Other things he says in the chapter, about how it doesn't fulfil the other functions of money as store of value or accounting value are right on line with an argument I was making in 2013, including this:

One criticism that is specifically of bitcoin that I have not seen defended yet is this: a wildly unstable currency is useless for anything other than speculation. You can't trade with it if you don't know what it is going to be worth by the time the trade is completed. The arguments in favour of it seem to be based on a use that it cannot realistically yet have.

It might stabilise at some point in the future, but it might not. Until it does, it's just gambling.

And his point that money is actually *by definition* a currency issued by nation states is very much consistent with this:

It strikes me that proper money is fundamentally kept valuable and stable by its adoption by governments. Sterling is the solely acceptable currency of the UK government -- it's what they pay people in and it's what they demand payment in (principally in the form of tax). That's half a trillion pounds' worth of value a year going each way guaranteed. The rest of the economy could choose to adopt something else, but when 20% of the GDP is already being traded by a single player in a single currency, it makes sense for everybody else to follow.

Until another currency has a similar heavyweight adopter, it is never going to have significant purchase (in either sense of the word).
 
And in chapter 6, where he discusses the problematic concepts that are the foundation of the use of blockchains for things other than currency, he summarises as:
“many of the most serious economic and political problems today emerge just from the ability of concentrations of capital, usually under the name of “corporations,” to act in a remarkably decentralized and autonomous fashion. One might say without exaggeration that the last thing the world needs is the granting to capital of even more power, independent of democratic oversight, than it has already taken for itself”

Excerpt From: Golumbia, David. “The Politics of Bitcoin: Software as Right-Wing Extremism.” University of Minnesota Press, 2016-08-26. iBooks.
This material may be protected by copyright.
Again, I couldn't agree more. I've also talked on this thread about the problems associated with the centralisation of power in corporations, for example:
... For example, there are also significant problems involved with giving an impersonal corporation rights as a legal entity, when many of our usual sanctions and disincentives that work on the personal level have no meaning at the corporate level. How do you put a business in jail?
 
OK, done. I'll read chapters 5-6 tonight too, I think, because chapters 1-4 are indeed very interesting.

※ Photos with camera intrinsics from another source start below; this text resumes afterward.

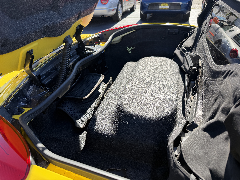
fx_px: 166
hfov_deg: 71.6
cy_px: 90
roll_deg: +3.8
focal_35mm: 24
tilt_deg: -34.3
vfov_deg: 56.8
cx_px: 120
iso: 80
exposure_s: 1/898
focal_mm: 6.76
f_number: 1.78
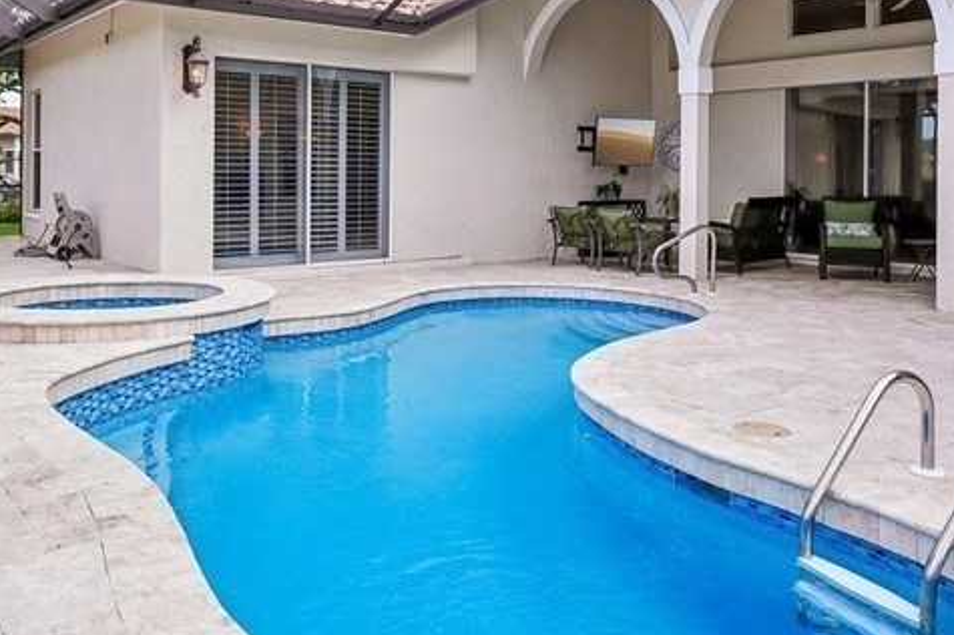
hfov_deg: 58.6
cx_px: 428
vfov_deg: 40.1
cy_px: 172
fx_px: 847
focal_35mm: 32
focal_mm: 14
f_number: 8
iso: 50
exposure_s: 1/50
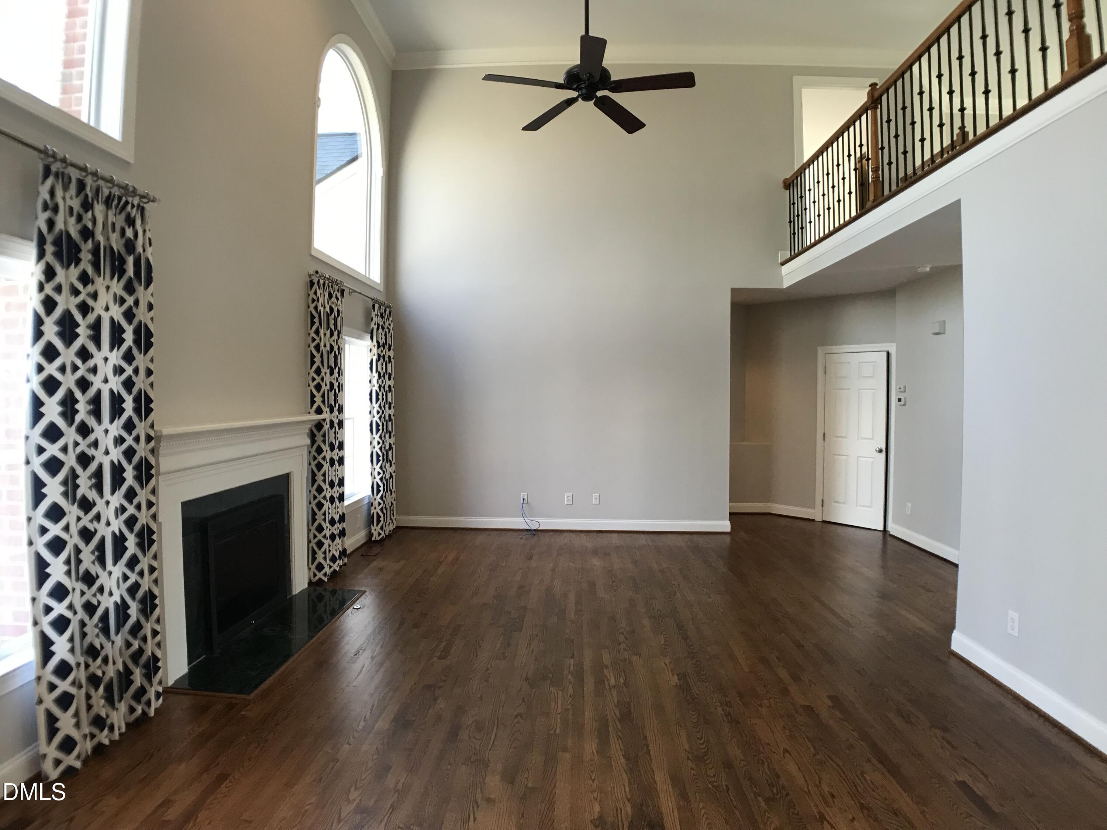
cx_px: 554
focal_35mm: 28
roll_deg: -0.4
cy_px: 415
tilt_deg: -1.1
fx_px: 895
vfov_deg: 49.7
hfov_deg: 63.4
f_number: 1.8
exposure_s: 1/30
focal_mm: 3.99
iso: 32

You already gave a summary but for the benefit of those who missed it and need reminding: it's a very stark and well-evidenced piece showing that bitcoin is intrinsically linked with right-wing libertarian rhetoric. It's virtually impossible, according to the author, to find anything favourable written about bitcoin that does not take right-wing libertarian assumptions as its explicitly stated starting point, and this is true no matter what the claimed political leanings of the author.

In concrete terms, proponents take it as a given that governments form a tyranny, no matter the government's actual aims. Meanwhile, the very real tyranny created by allowing corporations to accumulate power without controls on that accumulation are either ignored or positively embraced.

Used to spend a lot of time pointing this out on the bitcoin forum. Gave up.